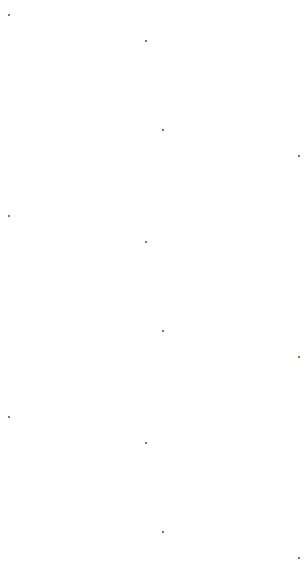
<source format=gbr>
%TF.GenerationSoftware,KiCad,Pcbnew,(7.0.0-0)*%
%TF.CreationDate,2023-02-22T17:53:02+08:00*%
%TF.ProjectId,thumb,7468756d-622e-46b6-9963-61645f706362,v1.0.0*%
%TF.SameCoordinates,Original*%
%TF.FileFunction,Plated,1,2,PTH,Drill*%
%TF.FilePolarity,Positive*%
%FSLAX46Y46*%
G04 Gerber Fmt 4.6, Leading zero omitted, Abs format (unit mm)*
G04 Created by KiCad (PCBNEW (7.0.0-0)) date 2023-02-22 17:53:02*
%MOMM*%
%LPD*%
G01*
G04 APERTURE LIST*
%TA.AperFunction,ComponentDrill*%
%ADD10C,0.300000*%
%TD*%
G04 APERTURE END LIST*
D10*
%TO.C,S4*%
X-3275000Y39950000D03*
%TO.C,S5*%
X-3275000Y22950000D03*
%TO.C,S6*%
X-3275000Y5950000D03*
%TO.C,S4*%
X8275000Y37750000D03*
%TO.C,S5*%
X8275000Y20750000D03*
%TO.C,S6*%
X8275000Y3750000D03*
%TO.C,S1*%
X9725000Y30250000D03*
%TO.C,S2*%
X9725000Y13250000D03*
%TO.C,S3*%
X9725000Y-3750000D03*
%TO.C,S1*%
X21275000Y28050000D03*
%TO.C,S2*%
X21275000Y11050000D03*
%TO.C,S3*%
X21275000Y-5950000D03*
M02*

</source>
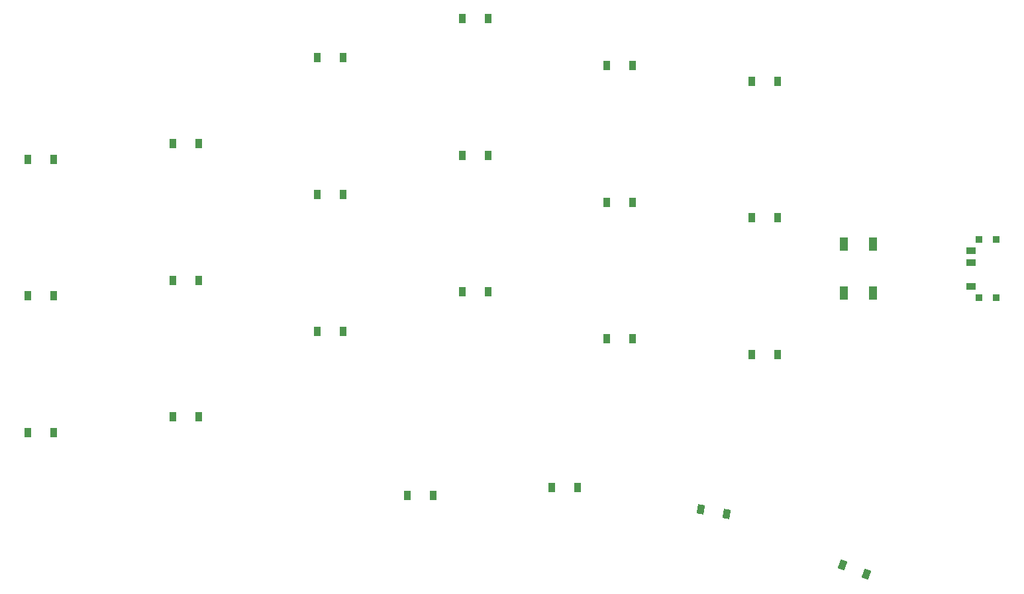
<source format=gbr>
%TF.GenerationSoftware,KiCad,Pcbnew,8.0.4*%
%TF.CreationDate,2024-08-22T13:25:46+01:00*%
%TF.ProjectId,left (v2 backup),6c656674-2028-4763-9220-6261636b7570,v1.0.0*%
%TF.SameCoordinates,Original*%
%TF.FileFunction,Paste,Top*%
%TF.FilePolarity,Positive*%
%FSLAX46Y46*%
G04 Gerber Fmt 4.6, Leading zero omitted, Abs format (unit mm)*
G04 Created by KiCad (PCBNEW 8.0.4) date 2024-08-22 13:25:46*
%MOMM*%
%LPD*%
G01*
G04 APERTURE LIST*
G04 Aperture macros list*
%AMRotRect*
0 Rectangle, with rotation*
0 The origin of the aperture is its center*
0 $1 length*
0 $2 width*
0 $3 Rotation angle, in degrees counterclockwise*
0 Add horizontal line*
21,1,$1,$2,0,0,$3*%
G04 Aperture macros list end*
%ADD10R,0.900000X0.900000*%
%ADD11R,1.250000X0.900000*%
%ADD12R,1.100000X1.800000*%
%ADD13R,0.900000X1.200000*%
%ADD14RotRect,0.900000X1.200000X350.000000*%
%ADD15RotRect,0.900000X1.200000X340.000000*%
G04 APERTURE END LIST*
D10*
%TO.C,T1*%
X222755760Y-62705703D03*
X220555760Y-62705703D03*
X222755760Y-70105703D03*
X220555760Y-70105703D03*
D11*
X219580760Y-68655703D03*
X219580760Y-65655703D03*
X219580759Y-64155703D03*
%TD*%
D12*
%TO.C,B1*%
X207005757Y-63305703D03*
X207005757Y-69505703D03*
X203305757Y-63305703D03*
X203305757Y-69505703D03*
%TD*%
D13*
%TO.C,D18*%
X191505761Y-42405704D03*
X194805761Y-42405708D03*
%TD*%
%TO.C,D12*%
X154505757Y-34405702D03*
X157805757Y-34405706D03*
%TD*%
%TO.C,D17*%
X191505761Y-59905702D03*
X194805761Y-59905706D03*
%TD*%
%TO.C,D6*%
X117505758Y-50405702D03*
X120805758Y-50405706D03*
%TD*%
%TO.C,D13*%
X173005758Y-75405702D03*
X176305758Y-75405706D03*
%TD*%
%TO.C,D8*%
X136005758Y-56905701D03*
X139305758Y-56905705D03*
%TD*%
%TO.C,D2*%
X99005757Y-69905701D03*
X102305757Y-69905705D03*
%TD*%
%TO.C,D7*%
X136005761Y-74405703D03*
X139305761Y-74405707D03*
%TD*%
%TO.C,D11*%
X154505763Y-51905702D03*
X157805763Y-51905706D03*
%TD*%
D14*
%TO.C,D21*%
X185043116Y-97263732D03*
X188292982Y-97836768D03*
%TD*%
D15*
%TO.C,D22*%
X203121306Y-104368952D03*
X206222292Y-105497616D03*
%TD*%
D13*
%TO.C,D10*%
X154505755Y-69405705D03*
X157805755Y-69405709D03*
%TD*%
%TO.C,D3*%
X99005760Y-52405701D03*
X102305760Y-52405705D03*
%TD*%
%TO.C,D19*%
X147505762Y-95405702D03*
X150805762Y-95405706D03*
%TD*%
%TO.C,D9*%
X136005763Y-39405702D03*
X139305763Y-39405706D03*
%TD*%
%TO.C,D1*%
X99005760Y-87405702D03*
X102305760Y-87405706D03*
%TD*%
%TO.C,D14*%
X173005763Y-57905700D03*
X176305763Y-57905704D03*
%TD*%
%TO.C,D16*%
X191505762Y-77405704D03*
X194805762Y-77405708D03*
%TD*%
%TO.C,D15*%
X173005760Y-40405700D03*
X176305760Y-40405704D03*
%TD*%
%TO.C,D4*%
X117505754Y-85405703D03*
X120805754Y-85405707D03*
%TD*%
%TO.C,D20*%
X166005760Y-94405704D03*
X169305760Y-94405708D03*
%TD*%
%TO.C,D5*%
X117505764Y-67905705D03*
X120805764Y-67905709D03*
%TD*%
M02*

</source>
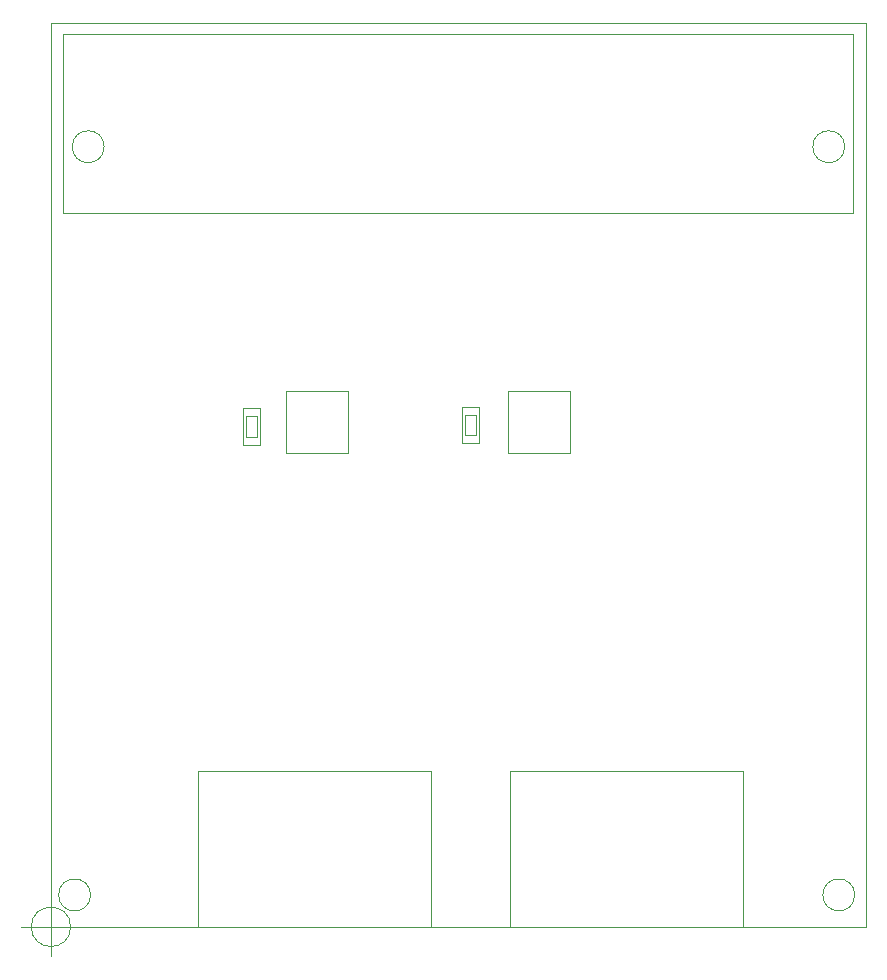
<source format=gbr>
G04 #@! TF.GenerationSoftware,KiCad,Pcbnew,(6.0.4-0)*
G04 #@! TF.CreationDate,2022-11-09T17:11:16+01:00*
G04 #@! TF.ProjectId,adapter_hybrid_assistor_hpc_2HDMI,61646170-7465-4725-9f68-79627269645f,rev?*
G04 #@! TF.SameCoordinates,Original*
G04 #@! TF.FileFunction,Other,User*
%FSLAX46Y46*%
G04 Gerber Fmt 4.6, Leading zero omitted, Abs format (unit mm)*
G04 Created by KiCad (PCBNEW (6.0.4-0)) date 2022-11-09 17:11:16*
%MOMM*%
%LPD*%
G01*
G04 APERTURE LIST*
G04 #@! TA.AperFunction,Profile*
%ADD10C,0.100000*%
G04 #@! TD*
G04 #@! TA.AperFunction,Profile*
%ADD11C,0.050000*%
G04 #@! TD*
%ADD12C,0.001000*%
%ADD13C,0.050000*%
%ADD14C,0.100000*%
G04 APERTURE END LIST*
D10*
X100000000Y-100000000D02*
X100000000Y-176500000D01*
X100000000Y-176500000D02*
X169000000Y-176500000D01*
X169000000Y-100000000D02*
X169000000Y-176500000D01*
X100000000Y-100000000D02*
X169000000Y-100000000D01*
D11*
X168050000Y-173800000D02*
G75*
G03*
X168050000Y-173800000I-1350000J0D01*
G01*
X103350000Y-173800000D02*
G75*
G03*
X103350000Y-173800000I-1350000J0D01*
G01*
X104500000Y-110450000D02*
G75*
G03*
X104500000Y-110450000I-1350000J0D01*
G01*
X167200000Y-110450000D02*
G75*
G03*
X167200000Y-110450000I-1350000J0D01*
G01*
X101666666Y-176500000D02*
G75*
G03*
X101666666Y-176500000I-1666666J0D01*
G01*
X97500000Y-176500000D02*
X102500000Y-176500000D01*
X100000000Y-174000000D02*
X100000000Y-179000000D01*
X101666666Y-176500000D02*
G75*
G03*
X101666666Y-176500000I-1666666J0D01*
G01*
X97500000Y-176500000D02*
X102500000Y-176500000D01*
X100000000Y-174000000D02*
X100000000Y-179000000D01*
X101666666Y-176500000D02*
G75*
G03*
X101666666Y-176500000I-1666666J0D01*
G01*
X97500000Y-176500000D02*
X102500000Y-176500000D01*
X100000000Y-174000000D02*
X100000000Y-179000000D01*
D12*
X117442000Y-135025000D02*
X117442000Y-133275000D01*
X116492000Y-133275000D02*
X116492000Y-135025000D01*
X116492000Y-135025000D02*
X117442000Y-135025000D01*
D13*
X116217000Y-135700000D02*
X117717000Y-135700000D01*
X116217000Y-132600000D02*
X116217000Y-135700000D01*
D12*
X117442000Y-133275000D02*
X116492000Y-133275000D01*
D13*
X117717000Y-132600000D02*
X116217000Y-132600000D01*
X117717000Y-135700000D02*
X117717000Y-132600000D01*
X167933000Y-116048000D02*
X101053000Y-116048000D01*
X101053000Y-100868000D02*
X101053000Y-116048000D01*
X167933000Y-116048000D02*
X167933000Y-100868000D01*
X101053000Y-100868000D02*
X167933000Y-100868000D01*
D14*
X158565000Y-176526000D02*
X138869000Y-176526000D01*
X138869000Y-163326000D02*
X158565000Y-163326000D01*
X138869000Y-176526000D02*
X138869000Y-163326000D01*
X158565000Y-163326000D02*
X158565000Y-176526000D01*
X112453000Y-163326000D02*
X132149000Y-163326000D01*
X132149000Y-176526000D02*
X112453000Y-176526000D01*
X112453000Y-176526000D02*
X112453000Y-163326000D01*
X132149000Y-163326000D02*
X132149000Y-176526000D01*
D13*
X125180000Y-131106000D02*
X125180000Y-136356000D01*
X119930000Y-131106000D02*
X125180000Y-131106000D01*
X119930000Y-136356000D02*
X119930000Y-131106000D01*
X125180000Y-136356000D02*
X119930000Y-136356000D01*
X138726000Y-136356000D02*
X138726000Y-131106000D01*
X143976000Y-131106000D02*
X143976000Y-136356000D01*
X138726000Y-131106000D02*
X143976000Y-131106000D01*
X143976000Y-136356000D02*
X138726000Y-136356000D01*
D12*
X135984000Y-133148000D02*
X135034000Y-133148000D01*
D13*
X134759000Y-132473000D02*
X134759000Y-135573000D01*
X134759000Y-135573000D02*
X136259000Y-135573000D01*
D12*
X135034000Y-133148000D02*
X135034000Y-134898000D01*
X135984000Y-134898000D02*
X135984000Y-133148000D01*
X135034000Y-134898000D02*
X135984000Y-134898000D01*
D13*
X136259000Y-135573000D02*
X136259000Y-132473000D01*
X136259000Y-132473000D02*
X134759000Y-132473000D01*
M02*

</source>
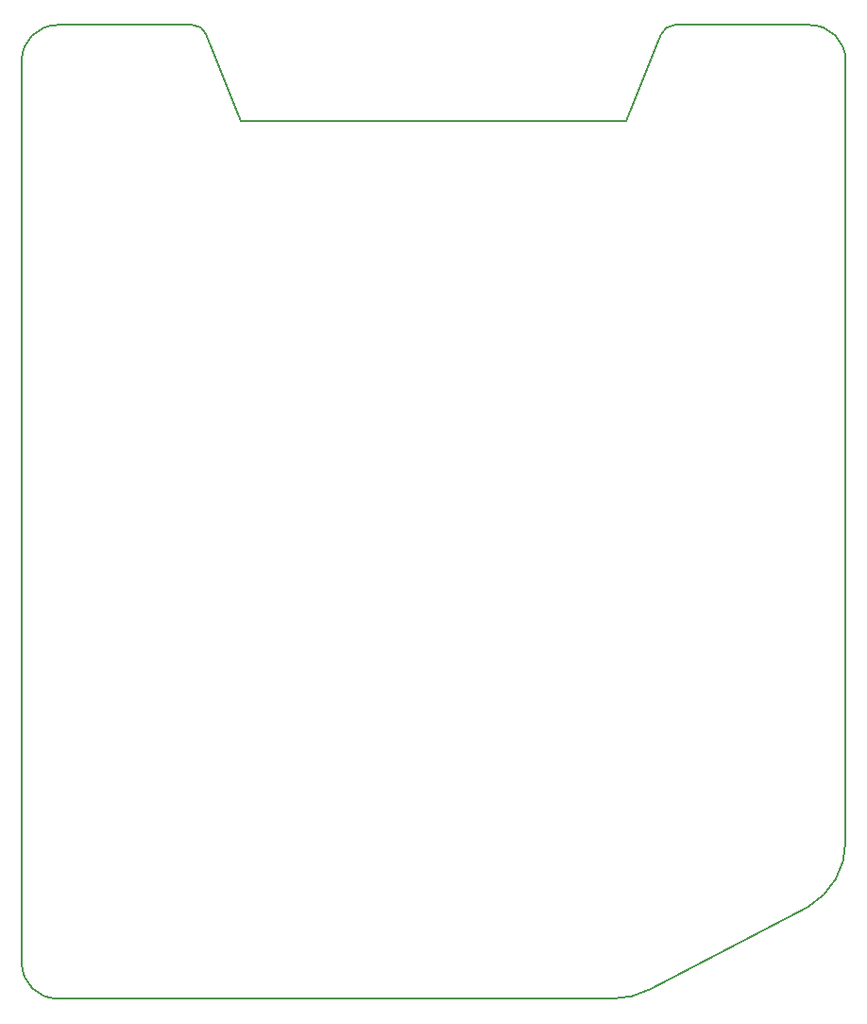
<source format=gbr>
G04 #@! TF.GenerationSoftware,KiCad,Pcbnew,(6.0.4)*
G04 #@! TF.CreationDate,2022-05-01T01:23:01+08:00*
G04 #@! TF.ProjectId,system,73797374-656d-42e6-9b69-6361645f7063,1.0-dev7*
G04 #@! TF.SameCoordinates,Original*
G04 #@! TF.FileFunction,Profile,NP*
%FSLAX46Y46*%
G04 Gerber Fmt 4.6, Leading zero omitted, Abs format (unit mm)*
G04 Created by KiCad (PCBNEW (6.0.4)) date 2022-05-01 01:23:01*
%MOMM*%
%LPD*%
G01*
G04 APERTURE LIST*
G04 #@! TA.AperFunction,Profile*
%ADD10C,0.200000*%
G04 #@! TD*
G04 APERTURE END LIST*
D10*
X155850713Y-154225900D02*
X105950000Y-154225900D01*
X176625000Y-70231000D02*
G75*
G03*
X173450000Y-67056000I-3175000J0D01*
G01*
X102775000Y-151050900D02*
G75*
G03*
X105950000Y-154225900I3175000J0D01*
G01*
X173317038Y-145985323D02*
X159004000Y-153437347D01*
X173317038Y-145985323D02*
G75*
G03*
X176625000Y-140208000I-3391038J5777323D01*
G01*
X105950000Y-67056000D02*
X118110000Y-67056000D01*
X176625000Y-133350000D02*
X176625000Y-140208000D01*
X102775000Y-133350000D02*
X102775000Y-151050900D01*
X155850713Y-154225906D02*
G75*
G03*
X159004000Y-153437347I-13J6699006D01*
G01*
X176625000Y-70231000D02*
X176625000Y-133350000D01*
X102775000Y-70231000D02*
X102775000Y-133350000D01*
X122428000Y-75692000D02*
X156972000Y-75691999D01*
X173450000Y-67056000D02*
X161290000Y-67056000D01*
X161290000Y-67056000D02*
G75*
G03*
X160096590Y-67891634I0J-1270000D01*
G01*
X122428000Y-75692000D02*
X119303410Y-67891635D01*
X156972000Y-75691999D02*
X160096590Y-67891634D01*
X119303410Y-67891635D02*
G75*
G03*
X118110000Y-67056000I-1193410J-434365D01*
G01*
X105950000Y-67056000D02*
G75*
G03*
X102775000Y-70231000I0J-3175000D01*
G01*
M02*

</source>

....

Your task: Some lines contain the word "GenerationSoftware". Pull each one out of the listing.

Completed task:
%TF.GenerationSoftware,KiCad,Pcbnew,(7.0.0-0)*%
%TF.GenerationSoftware,KiCad,Pcbnew,8.0.4*%
G04 #@! TF.GenerationSoftware,KiCad,Pcbnew,(6.0.4-0)*
G04 #@! TF.GenerationSoftware,KiCad,Pcbnew,(6.0.4)*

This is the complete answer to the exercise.